(Dataset entries)
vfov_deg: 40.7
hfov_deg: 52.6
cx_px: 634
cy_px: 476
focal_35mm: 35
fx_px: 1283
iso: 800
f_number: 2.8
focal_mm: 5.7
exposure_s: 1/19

--

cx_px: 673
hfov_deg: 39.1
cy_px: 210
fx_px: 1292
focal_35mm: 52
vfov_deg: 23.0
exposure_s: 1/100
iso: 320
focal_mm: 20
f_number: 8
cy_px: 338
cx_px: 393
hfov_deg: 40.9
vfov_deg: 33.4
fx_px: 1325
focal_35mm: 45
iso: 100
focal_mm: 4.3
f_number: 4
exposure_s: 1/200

### Your assignment
Word for word, restate the lines above from the line containing "focal_35mm: 52" through the line containing "exposure_s: 1/200", with both included and nothing else.

### Exercise response
focal_35mm: 52
vfov_deg: 23.0
exposure_s: 1/100
iso: 320
focal_mm: 20
f_number: 8
cy_px: 338
cx_px: 393
hfov_deg: 40.9
vfov_deg: 33.4
fx_px: 1325
focal_35mm: 45
iso: 100
focal_mm: 4.3
f_number: 4
exposure_s: 1/200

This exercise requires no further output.